UK Government Forms Data Center Business With Ark
Crown Hosting will provide data center services to government agencies
Taking an unorthodox approach to the problem of public-sector overspending on data center capacity, the U.K. Prime Minister David Cameron's office, called the Cabinet Office, formed a joint venture with a private data center builder and operator, which will provide data center services to government agencies. The Cabinet Office and Ark Data Centers (its JV partner) announced the deal Thursday.
The U.K. government spends more on IT than any other public-sector organization in Europe. Runaway data center costs have been a struggle different governments have tried tackling in different ways. The U.S. executive branch has been pushing agencies to consolidate government data centers since at least 2010. Australian government has taken a similar approach.

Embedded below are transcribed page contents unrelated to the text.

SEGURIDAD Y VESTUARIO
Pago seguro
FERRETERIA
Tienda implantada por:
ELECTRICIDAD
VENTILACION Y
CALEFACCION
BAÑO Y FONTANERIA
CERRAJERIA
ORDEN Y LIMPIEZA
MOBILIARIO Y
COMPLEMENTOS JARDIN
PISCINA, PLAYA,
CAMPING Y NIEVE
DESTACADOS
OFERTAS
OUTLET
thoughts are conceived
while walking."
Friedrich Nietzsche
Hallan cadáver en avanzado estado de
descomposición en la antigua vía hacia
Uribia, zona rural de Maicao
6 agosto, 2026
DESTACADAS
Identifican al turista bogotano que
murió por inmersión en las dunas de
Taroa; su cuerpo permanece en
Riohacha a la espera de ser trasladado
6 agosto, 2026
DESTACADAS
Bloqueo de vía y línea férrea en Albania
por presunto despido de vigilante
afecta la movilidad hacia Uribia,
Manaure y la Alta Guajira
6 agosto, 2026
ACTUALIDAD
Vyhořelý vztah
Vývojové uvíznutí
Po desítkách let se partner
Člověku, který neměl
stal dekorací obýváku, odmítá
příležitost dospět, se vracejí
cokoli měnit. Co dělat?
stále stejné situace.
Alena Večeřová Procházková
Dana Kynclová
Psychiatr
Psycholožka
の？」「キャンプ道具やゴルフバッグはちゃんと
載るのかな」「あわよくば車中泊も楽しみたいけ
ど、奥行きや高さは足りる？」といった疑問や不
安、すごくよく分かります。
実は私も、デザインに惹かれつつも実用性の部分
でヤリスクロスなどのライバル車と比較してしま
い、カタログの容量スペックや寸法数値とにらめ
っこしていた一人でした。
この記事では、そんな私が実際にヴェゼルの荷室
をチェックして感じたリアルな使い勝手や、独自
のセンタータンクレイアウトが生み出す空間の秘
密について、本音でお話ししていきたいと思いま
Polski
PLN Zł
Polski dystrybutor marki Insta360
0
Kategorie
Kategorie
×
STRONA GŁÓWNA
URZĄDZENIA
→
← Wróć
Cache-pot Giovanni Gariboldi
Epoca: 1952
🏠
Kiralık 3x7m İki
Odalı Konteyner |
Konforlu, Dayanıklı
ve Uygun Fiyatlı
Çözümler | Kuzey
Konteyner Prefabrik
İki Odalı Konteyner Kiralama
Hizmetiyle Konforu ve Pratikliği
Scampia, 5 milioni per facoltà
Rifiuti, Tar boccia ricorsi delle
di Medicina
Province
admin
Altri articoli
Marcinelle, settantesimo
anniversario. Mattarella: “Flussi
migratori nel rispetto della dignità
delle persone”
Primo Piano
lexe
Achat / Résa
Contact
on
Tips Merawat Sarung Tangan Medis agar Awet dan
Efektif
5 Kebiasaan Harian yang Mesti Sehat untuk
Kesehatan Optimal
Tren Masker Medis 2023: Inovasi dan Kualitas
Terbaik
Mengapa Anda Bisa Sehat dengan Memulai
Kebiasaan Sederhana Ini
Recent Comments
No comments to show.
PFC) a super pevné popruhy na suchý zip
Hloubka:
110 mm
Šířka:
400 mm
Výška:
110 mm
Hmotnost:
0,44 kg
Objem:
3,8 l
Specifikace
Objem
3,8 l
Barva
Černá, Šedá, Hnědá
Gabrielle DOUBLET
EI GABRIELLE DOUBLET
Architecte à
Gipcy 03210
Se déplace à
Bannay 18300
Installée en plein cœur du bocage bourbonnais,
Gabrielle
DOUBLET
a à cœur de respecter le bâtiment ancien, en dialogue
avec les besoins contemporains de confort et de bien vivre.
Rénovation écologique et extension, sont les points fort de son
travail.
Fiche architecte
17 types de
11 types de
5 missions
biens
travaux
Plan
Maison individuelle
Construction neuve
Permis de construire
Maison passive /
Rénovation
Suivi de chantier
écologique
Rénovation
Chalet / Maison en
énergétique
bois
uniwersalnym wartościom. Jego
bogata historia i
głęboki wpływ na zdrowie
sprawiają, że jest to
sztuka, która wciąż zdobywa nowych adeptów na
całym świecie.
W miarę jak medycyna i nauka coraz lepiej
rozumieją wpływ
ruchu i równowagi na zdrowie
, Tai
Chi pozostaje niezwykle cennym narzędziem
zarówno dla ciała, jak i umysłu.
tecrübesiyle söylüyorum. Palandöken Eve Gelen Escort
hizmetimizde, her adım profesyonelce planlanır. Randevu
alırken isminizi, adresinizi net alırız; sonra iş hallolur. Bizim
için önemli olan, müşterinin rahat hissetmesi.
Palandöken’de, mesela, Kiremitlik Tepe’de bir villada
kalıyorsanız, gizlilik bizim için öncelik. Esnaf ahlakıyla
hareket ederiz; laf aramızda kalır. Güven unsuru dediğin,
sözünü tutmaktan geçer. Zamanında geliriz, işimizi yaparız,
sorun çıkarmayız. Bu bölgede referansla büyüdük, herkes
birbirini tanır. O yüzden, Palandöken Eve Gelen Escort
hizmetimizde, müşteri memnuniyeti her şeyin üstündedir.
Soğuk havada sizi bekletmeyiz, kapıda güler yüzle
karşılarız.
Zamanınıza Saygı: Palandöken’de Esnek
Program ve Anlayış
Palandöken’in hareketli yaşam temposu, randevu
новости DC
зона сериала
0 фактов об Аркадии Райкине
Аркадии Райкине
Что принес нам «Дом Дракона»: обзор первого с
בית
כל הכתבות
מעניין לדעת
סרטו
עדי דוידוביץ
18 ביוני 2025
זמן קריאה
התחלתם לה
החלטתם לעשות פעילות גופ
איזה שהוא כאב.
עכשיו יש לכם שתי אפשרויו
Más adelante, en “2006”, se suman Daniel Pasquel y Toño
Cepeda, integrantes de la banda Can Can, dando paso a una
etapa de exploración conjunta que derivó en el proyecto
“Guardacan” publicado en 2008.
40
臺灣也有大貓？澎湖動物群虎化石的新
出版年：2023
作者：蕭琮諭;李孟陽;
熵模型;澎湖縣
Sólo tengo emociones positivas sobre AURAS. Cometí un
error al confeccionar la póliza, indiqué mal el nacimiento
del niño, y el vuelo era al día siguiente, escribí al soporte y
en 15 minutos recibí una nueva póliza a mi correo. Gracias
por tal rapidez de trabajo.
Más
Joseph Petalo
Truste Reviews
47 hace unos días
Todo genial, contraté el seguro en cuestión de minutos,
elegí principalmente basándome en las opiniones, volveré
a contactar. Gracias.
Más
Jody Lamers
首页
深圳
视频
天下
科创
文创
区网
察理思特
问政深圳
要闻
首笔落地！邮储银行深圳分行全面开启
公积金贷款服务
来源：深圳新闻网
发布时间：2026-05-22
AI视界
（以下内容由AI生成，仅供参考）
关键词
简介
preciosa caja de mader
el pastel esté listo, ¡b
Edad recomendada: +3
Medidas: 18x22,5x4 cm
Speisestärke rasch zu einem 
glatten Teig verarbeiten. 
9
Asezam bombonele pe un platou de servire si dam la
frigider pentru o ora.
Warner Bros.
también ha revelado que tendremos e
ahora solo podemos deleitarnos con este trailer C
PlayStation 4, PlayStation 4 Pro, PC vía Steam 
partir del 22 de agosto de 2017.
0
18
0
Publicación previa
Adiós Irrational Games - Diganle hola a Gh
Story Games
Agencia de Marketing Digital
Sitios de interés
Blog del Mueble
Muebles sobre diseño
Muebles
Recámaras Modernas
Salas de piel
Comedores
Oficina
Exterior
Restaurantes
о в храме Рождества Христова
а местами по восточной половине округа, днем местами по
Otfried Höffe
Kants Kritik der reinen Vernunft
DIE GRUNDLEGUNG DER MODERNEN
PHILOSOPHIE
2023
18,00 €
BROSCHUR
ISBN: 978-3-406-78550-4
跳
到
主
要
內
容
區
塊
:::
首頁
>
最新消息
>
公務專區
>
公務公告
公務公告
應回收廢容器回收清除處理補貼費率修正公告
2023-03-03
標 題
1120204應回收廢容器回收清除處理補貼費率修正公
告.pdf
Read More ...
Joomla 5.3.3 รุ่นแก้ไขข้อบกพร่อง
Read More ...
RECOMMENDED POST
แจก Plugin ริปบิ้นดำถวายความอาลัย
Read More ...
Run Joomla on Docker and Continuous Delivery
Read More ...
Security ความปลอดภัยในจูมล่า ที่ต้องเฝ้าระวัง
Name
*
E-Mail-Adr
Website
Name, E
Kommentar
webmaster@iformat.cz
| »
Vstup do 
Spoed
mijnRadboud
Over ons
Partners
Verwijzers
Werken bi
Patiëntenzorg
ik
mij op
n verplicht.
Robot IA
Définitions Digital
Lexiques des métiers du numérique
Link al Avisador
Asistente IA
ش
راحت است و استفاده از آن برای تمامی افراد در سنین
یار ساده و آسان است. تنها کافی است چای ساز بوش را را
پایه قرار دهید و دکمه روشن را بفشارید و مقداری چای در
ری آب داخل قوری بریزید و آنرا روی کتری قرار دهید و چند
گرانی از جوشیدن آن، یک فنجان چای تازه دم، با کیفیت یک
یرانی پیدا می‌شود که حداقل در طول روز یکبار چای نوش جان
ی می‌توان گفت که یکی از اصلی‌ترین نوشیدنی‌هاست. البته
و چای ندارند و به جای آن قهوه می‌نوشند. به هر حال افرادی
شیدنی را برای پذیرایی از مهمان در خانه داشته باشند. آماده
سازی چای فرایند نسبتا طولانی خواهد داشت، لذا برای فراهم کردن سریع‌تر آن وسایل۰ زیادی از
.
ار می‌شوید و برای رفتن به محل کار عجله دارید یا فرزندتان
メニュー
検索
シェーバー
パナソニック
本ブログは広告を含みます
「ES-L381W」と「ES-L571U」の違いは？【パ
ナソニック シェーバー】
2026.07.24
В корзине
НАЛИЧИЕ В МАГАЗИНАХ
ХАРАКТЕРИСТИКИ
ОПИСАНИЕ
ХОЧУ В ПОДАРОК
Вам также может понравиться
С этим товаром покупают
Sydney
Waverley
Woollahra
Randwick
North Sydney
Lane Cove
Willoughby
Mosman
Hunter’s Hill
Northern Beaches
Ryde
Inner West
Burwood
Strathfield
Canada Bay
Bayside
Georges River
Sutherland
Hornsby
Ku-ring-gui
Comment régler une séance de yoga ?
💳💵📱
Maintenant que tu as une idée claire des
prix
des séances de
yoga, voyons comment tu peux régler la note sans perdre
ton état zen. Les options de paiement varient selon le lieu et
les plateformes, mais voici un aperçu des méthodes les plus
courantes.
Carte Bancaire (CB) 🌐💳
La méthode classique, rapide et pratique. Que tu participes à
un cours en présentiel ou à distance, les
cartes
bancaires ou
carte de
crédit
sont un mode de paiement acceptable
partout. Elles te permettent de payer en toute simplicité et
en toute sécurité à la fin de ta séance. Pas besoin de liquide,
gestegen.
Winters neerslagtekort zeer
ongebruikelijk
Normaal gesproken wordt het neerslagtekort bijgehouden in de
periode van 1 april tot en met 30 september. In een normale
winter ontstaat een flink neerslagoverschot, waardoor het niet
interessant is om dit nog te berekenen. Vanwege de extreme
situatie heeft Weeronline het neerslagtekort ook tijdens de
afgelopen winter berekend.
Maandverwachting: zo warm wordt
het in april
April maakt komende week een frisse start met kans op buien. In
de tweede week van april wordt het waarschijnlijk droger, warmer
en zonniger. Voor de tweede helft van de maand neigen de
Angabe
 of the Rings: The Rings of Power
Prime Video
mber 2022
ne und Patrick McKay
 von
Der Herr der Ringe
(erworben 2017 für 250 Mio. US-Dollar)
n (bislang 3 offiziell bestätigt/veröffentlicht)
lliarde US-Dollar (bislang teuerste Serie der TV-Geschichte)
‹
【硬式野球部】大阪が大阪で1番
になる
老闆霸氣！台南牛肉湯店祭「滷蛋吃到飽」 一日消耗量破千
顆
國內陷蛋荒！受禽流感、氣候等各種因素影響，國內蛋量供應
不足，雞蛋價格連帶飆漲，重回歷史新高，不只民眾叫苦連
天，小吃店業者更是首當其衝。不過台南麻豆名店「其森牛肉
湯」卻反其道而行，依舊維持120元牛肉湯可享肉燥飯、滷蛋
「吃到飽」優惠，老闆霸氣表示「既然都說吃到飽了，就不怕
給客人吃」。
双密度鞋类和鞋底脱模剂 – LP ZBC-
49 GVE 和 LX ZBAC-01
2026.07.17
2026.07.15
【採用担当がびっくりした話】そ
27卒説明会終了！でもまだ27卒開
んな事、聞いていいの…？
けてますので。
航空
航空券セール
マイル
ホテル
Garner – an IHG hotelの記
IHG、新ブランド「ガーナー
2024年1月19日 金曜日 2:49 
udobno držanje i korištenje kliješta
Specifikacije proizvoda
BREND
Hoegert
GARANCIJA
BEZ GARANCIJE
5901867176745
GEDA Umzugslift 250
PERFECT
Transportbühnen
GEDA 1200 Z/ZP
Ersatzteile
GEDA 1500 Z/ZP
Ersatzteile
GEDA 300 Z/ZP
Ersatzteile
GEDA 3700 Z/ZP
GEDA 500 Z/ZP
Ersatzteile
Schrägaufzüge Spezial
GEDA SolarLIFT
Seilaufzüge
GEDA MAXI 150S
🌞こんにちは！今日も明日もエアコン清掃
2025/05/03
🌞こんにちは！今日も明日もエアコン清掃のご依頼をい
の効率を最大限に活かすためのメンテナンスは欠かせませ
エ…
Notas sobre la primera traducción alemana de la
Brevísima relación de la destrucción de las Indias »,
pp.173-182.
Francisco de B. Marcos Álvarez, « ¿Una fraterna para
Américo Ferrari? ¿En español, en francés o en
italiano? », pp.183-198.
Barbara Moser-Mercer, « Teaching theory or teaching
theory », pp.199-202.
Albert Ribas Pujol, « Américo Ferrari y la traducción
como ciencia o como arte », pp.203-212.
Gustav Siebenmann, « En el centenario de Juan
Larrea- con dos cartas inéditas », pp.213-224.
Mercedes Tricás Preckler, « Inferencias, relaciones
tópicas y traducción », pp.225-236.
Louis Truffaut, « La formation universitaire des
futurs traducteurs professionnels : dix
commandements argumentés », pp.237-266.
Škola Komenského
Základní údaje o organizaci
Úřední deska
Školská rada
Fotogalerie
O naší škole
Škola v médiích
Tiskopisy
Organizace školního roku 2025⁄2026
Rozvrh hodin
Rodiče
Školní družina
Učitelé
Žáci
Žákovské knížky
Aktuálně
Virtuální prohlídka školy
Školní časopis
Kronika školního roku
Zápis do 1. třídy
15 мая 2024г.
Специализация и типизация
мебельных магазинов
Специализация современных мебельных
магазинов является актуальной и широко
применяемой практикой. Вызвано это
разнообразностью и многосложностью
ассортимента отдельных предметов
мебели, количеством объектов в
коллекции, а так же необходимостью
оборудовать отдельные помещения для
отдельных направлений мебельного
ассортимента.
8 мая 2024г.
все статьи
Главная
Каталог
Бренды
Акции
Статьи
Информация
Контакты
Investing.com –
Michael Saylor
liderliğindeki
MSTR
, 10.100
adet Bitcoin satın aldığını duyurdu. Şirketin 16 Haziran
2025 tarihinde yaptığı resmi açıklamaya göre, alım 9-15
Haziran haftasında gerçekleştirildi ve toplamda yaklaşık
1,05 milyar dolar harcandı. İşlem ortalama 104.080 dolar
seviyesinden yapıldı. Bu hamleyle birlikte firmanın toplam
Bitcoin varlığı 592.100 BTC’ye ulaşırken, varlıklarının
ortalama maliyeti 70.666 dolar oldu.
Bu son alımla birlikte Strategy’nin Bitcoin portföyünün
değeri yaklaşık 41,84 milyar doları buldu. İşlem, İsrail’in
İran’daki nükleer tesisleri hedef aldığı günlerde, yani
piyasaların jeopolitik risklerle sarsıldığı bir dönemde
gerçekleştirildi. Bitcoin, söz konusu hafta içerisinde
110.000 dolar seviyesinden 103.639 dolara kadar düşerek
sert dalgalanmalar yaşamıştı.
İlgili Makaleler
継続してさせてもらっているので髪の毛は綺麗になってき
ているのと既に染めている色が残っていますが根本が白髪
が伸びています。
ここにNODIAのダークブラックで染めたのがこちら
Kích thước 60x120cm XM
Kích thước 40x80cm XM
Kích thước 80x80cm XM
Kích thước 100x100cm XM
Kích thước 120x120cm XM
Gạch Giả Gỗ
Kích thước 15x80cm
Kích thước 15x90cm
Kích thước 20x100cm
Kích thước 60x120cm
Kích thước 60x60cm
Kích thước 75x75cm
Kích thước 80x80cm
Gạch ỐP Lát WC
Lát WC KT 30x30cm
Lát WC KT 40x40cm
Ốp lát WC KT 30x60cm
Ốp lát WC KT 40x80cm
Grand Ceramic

The U.K. government’s new deal with Ark is a big departure from what others are doing. The joint venture, called Crown Hosting Data Centres, is aiming at satisfying all government data center needs. The company will “deliver increased efficiency, improved value and transparency of service utilization across all of the public sector,” the announcement read.
As the new company’s CEO Steve Hall explained in a statement, the move will simplify data center selection process for agencies and “drive the unbundling of large legacy contracts.”
“It provides publicly funded, mandated and regulated organizations with a pre-approved contract that leverages the buying power of the whole of government for the fastest, simplest access to secure data center services,” he said.
Its first customers are the Department for Work and Pensions, the Highways Agency, and the Home Office.
The deal amounts to a £700 million contract for Ark, according to a report by The Register. The same report said the Cabinet Office would own 25 percent of the joint venture, and Ark would own the remainder.
Ark has been doing business with government agencies prior to the most recent agreement. It has data center contracts with Ministry of Defense and Ministry of Justice.
The company has two data centers in the U.K. It has been around for 10 years but was “recapitalized” in 2012, when a new senior leadership team came in. Its current CEO is Huw Owen, who was formerly a president at BT.
Ark’s board of directors includes Right Honourable Baroness Manningham-Buller, life peer in the House of Lords and former director general of the Security Service (MI5), and Brian Fitzpatrick, CEO of Vodafone Carrier Services.